Leukapheresis induced changes in cell cycle distribution and nucleoside transporters in patients with untreated acute myeloid leukemia.

Bone marrow leukemia cells from eight adults with untreated acute myeloid leukemia (AML) were evaluated before and after three daily leukaphereses to determine if mechanical cytoreduction can modulate the cell cycle distribution. The percentage of cells in S-phase and the proliferative fraction (PF = %S + %G2M) were determined by flow cytometry after dual labeling with bromodeoxyuridine and propidium iodide. Prior to pheresis the median %S and PF were 5.4 and 15.4%, respectively. The median change in %S was +2.5% (range -5.5 to +18.8) with increases greater than or equal to 3.7% in 4/8 patients. The median change in PF was +6.1% (range -13.8 to +25.3) with an increase of greater than or equal to 3.6% in 6/8 patients. The median absolute changes of 2.5 and 6.1% represent increases of 47% for %S and 40% for PF compared to the day 1 (pre-pheresis) median values. As the number of nucleoside transporters in the cell membrane [nitrobenzylmercaptopurine riboside (NBMPR) binding sites] has been related to the percentage of cells in S-phase and to cytosine arabinoside (ara-C) cellular pharmacology, these were also measured before and after leukapheresis. Changes in the number of NBMPR binding sites varied widely with a median increase of 365 sites per cell (range -26,061 to +10,396). The change in NBMPR sites was significantly and positively correlated with changes in %S (r = 0.829, p = 0.042).
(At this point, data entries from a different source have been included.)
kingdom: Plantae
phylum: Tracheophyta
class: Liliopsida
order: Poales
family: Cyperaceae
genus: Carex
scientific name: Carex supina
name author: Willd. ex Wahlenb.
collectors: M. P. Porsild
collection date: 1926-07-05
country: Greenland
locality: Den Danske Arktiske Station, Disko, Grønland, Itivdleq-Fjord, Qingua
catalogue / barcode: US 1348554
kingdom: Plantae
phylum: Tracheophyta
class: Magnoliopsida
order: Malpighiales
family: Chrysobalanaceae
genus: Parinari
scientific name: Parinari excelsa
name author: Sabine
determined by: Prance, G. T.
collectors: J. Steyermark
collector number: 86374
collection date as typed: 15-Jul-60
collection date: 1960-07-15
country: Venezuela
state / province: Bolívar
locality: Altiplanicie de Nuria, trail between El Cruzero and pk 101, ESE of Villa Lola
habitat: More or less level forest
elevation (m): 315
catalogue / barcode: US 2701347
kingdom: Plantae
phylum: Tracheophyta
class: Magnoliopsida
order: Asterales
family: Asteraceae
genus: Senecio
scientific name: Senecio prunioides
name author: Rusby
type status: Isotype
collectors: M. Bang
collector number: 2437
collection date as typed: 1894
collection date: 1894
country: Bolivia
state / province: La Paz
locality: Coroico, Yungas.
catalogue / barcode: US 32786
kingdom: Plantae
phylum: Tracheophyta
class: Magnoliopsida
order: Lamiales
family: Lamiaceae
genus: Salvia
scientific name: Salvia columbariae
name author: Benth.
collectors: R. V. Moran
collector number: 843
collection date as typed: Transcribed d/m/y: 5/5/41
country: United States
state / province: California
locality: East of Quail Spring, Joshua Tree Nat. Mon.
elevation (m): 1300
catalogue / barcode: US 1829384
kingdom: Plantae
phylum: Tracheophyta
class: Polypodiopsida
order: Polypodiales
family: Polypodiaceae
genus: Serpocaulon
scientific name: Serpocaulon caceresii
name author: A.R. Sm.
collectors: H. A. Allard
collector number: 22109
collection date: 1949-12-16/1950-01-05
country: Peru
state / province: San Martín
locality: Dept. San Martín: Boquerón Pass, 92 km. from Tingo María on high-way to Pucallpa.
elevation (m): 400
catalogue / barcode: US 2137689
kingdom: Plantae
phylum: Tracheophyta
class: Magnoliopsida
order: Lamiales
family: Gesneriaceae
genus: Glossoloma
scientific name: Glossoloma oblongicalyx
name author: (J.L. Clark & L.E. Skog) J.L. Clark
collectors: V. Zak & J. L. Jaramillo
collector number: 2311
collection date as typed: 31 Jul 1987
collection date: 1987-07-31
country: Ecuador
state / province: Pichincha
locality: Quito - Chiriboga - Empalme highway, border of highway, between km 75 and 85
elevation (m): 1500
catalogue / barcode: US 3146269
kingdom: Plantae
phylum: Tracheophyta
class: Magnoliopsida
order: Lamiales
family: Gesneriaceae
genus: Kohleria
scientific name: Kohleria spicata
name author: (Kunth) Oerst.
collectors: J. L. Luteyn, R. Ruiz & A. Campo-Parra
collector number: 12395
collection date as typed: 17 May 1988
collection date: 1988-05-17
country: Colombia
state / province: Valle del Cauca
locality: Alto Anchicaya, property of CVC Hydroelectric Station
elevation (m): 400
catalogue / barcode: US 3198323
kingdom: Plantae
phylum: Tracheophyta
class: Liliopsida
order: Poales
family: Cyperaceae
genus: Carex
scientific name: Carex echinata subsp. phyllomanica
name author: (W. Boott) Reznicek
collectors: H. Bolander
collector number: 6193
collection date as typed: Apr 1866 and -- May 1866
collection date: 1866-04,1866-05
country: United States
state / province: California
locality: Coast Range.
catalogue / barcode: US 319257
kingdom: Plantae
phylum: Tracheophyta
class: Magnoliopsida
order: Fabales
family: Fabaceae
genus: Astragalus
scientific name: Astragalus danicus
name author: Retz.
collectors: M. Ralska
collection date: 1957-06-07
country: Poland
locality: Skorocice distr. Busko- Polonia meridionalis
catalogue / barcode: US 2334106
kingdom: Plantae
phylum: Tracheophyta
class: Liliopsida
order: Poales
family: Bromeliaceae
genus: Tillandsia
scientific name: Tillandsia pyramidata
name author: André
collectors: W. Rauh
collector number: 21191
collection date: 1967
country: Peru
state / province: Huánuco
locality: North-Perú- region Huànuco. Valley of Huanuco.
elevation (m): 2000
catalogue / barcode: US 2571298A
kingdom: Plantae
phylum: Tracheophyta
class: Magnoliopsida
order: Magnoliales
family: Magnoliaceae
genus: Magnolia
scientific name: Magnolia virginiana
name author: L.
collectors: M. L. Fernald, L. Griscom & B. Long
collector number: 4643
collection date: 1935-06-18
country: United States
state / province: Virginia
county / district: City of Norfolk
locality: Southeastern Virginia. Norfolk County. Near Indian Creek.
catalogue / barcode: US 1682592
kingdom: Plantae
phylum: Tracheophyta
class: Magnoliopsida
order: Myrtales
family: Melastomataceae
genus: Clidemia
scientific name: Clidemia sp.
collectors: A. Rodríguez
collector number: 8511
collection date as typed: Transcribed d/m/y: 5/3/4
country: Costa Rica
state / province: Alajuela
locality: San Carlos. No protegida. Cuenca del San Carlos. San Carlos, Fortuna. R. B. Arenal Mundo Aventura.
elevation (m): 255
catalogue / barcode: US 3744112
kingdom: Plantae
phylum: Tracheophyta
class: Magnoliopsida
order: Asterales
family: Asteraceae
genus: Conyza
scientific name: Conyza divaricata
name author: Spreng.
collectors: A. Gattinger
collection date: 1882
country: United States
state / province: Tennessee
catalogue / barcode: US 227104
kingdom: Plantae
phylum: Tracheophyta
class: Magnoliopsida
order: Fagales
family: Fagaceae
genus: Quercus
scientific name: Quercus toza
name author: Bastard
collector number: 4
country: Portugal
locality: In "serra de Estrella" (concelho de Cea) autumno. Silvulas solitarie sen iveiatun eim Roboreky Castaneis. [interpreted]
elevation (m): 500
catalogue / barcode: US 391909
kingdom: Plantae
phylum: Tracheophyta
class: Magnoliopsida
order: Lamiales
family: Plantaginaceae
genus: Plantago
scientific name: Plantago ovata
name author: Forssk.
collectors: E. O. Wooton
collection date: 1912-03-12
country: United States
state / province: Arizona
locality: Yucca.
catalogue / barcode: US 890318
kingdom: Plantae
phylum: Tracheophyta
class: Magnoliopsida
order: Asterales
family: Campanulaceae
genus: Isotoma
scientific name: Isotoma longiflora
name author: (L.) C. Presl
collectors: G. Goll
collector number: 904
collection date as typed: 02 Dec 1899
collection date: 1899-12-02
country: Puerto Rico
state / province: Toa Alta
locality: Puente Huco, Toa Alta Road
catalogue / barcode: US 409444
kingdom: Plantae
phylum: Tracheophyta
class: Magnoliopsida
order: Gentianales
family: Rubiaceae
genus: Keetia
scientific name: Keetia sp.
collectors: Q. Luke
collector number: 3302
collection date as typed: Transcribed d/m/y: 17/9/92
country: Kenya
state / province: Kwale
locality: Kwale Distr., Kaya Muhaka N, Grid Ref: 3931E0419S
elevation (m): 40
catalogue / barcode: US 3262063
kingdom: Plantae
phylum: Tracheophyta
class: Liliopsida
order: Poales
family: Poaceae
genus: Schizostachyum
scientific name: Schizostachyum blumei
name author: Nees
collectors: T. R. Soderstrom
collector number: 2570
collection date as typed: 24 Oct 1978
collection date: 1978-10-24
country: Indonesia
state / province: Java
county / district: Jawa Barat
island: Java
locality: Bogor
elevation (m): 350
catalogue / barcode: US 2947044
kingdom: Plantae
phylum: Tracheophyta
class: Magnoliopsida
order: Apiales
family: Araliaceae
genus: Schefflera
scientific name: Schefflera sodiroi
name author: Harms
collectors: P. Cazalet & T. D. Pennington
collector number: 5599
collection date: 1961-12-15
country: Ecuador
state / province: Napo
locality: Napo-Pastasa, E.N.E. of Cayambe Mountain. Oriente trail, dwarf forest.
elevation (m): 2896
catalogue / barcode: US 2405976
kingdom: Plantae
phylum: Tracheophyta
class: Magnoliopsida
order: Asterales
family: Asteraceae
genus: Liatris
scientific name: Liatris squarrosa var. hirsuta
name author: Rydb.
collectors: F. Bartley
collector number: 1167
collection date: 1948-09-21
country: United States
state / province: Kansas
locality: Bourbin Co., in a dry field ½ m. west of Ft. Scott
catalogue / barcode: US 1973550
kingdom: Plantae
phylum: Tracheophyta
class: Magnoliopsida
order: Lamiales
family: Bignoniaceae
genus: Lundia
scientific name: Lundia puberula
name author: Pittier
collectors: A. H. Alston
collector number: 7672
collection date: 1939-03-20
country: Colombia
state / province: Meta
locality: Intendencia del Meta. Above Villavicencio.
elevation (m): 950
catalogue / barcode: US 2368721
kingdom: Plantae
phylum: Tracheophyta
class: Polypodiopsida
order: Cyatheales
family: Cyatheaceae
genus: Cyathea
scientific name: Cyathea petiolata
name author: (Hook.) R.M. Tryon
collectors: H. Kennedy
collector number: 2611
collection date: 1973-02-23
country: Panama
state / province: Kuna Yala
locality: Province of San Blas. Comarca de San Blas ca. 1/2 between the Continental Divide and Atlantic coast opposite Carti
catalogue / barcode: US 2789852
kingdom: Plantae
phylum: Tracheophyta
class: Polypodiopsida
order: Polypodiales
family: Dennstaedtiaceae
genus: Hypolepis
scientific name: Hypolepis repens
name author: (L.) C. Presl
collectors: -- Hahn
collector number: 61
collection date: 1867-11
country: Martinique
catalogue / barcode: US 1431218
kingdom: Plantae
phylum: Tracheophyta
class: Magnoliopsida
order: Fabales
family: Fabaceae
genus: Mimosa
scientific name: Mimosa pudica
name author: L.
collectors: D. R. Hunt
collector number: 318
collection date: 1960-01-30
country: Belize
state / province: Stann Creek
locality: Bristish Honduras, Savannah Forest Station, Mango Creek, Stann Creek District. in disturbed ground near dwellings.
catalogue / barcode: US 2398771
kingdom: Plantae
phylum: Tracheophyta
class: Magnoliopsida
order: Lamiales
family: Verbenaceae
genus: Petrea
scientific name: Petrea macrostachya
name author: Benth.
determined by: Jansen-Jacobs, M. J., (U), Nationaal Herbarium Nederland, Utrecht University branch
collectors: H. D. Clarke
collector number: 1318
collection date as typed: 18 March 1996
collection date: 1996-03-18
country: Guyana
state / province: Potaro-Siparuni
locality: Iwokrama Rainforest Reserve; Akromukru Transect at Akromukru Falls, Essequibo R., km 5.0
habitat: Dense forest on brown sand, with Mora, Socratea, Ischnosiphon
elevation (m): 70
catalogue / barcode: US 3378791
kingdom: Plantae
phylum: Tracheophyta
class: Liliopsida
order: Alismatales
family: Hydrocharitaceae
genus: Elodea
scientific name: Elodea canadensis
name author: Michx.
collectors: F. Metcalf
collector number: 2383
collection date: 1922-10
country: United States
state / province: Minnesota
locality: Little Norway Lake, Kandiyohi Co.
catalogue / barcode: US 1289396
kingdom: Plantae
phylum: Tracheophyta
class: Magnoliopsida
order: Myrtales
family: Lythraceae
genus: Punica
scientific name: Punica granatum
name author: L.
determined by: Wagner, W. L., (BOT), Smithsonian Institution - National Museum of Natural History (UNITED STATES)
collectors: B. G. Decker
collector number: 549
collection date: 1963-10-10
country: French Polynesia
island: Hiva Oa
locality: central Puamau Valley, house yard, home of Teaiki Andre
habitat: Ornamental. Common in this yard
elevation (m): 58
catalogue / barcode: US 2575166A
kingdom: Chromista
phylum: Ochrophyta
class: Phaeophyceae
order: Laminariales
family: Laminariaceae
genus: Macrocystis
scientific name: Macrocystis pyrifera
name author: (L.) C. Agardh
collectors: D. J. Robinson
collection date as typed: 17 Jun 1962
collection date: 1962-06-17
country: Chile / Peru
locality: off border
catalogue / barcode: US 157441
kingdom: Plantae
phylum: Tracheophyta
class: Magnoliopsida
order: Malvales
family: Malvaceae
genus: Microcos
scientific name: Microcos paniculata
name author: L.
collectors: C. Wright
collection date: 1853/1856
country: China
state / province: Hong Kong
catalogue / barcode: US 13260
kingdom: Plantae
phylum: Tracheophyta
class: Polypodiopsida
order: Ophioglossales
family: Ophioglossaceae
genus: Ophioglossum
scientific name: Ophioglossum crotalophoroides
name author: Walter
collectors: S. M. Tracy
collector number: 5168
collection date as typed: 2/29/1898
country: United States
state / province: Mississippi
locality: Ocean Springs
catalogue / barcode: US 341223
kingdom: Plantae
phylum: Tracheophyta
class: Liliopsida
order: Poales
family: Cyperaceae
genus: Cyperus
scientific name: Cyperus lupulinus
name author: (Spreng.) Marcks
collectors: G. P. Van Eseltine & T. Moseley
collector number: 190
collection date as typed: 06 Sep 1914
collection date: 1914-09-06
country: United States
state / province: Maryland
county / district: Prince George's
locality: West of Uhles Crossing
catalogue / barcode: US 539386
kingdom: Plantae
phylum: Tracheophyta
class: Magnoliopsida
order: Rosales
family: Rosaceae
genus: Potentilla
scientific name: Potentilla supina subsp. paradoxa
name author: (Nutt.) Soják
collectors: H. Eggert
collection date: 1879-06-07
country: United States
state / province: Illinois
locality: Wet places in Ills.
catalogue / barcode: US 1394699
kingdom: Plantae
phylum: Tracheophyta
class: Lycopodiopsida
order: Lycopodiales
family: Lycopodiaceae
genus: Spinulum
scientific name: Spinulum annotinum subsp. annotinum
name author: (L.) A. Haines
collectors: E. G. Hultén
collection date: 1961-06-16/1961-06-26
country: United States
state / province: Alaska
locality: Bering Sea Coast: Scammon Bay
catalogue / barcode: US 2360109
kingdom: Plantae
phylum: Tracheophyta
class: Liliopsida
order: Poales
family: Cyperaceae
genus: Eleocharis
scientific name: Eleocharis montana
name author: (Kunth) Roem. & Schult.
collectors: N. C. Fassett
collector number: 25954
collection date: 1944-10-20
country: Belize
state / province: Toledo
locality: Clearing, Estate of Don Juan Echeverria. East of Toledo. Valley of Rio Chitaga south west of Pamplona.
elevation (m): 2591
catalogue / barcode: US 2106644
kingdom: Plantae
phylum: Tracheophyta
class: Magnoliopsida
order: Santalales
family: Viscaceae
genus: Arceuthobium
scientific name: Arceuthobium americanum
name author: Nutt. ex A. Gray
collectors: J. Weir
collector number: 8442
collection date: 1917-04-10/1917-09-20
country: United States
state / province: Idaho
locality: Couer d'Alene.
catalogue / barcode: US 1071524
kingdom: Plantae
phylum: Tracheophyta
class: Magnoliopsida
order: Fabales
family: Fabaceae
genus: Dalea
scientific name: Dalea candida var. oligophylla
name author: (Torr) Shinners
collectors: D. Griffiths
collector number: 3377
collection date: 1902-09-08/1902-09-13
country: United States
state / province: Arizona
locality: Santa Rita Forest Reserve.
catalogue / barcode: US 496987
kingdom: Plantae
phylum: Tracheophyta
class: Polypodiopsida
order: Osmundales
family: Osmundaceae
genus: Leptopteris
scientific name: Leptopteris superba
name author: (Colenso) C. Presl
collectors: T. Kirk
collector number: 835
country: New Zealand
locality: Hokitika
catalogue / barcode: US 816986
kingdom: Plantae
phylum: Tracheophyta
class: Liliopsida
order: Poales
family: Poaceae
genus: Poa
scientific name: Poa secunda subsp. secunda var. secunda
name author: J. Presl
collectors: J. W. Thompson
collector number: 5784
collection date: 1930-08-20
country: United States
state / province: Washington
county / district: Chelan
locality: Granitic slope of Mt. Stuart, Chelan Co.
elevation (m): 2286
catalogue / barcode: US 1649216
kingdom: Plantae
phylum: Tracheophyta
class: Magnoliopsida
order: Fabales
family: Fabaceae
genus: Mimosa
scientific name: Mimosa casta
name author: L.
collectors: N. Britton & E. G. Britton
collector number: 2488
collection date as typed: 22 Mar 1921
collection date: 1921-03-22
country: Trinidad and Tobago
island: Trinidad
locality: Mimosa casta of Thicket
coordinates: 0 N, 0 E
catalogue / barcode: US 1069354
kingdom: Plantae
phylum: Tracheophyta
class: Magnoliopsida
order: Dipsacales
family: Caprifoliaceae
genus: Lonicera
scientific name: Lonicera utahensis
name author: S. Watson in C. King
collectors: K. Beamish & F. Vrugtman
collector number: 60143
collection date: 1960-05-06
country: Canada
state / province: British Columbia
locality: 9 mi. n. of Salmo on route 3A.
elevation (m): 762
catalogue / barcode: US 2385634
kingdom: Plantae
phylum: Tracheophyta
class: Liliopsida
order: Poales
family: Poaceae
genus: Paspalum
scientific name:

These data suggest that mechanical cytoreduction by leukapheresis can increase the fraction of leukemia cells in S-phase and the PF in some patients with AML. The increase in %S is accompanied by an increase in NBMPR binding sites per cell. These changes in leukemia cell characteristics would be expected to result in an increase in efficacy of ara-C or other S-phase specific agents.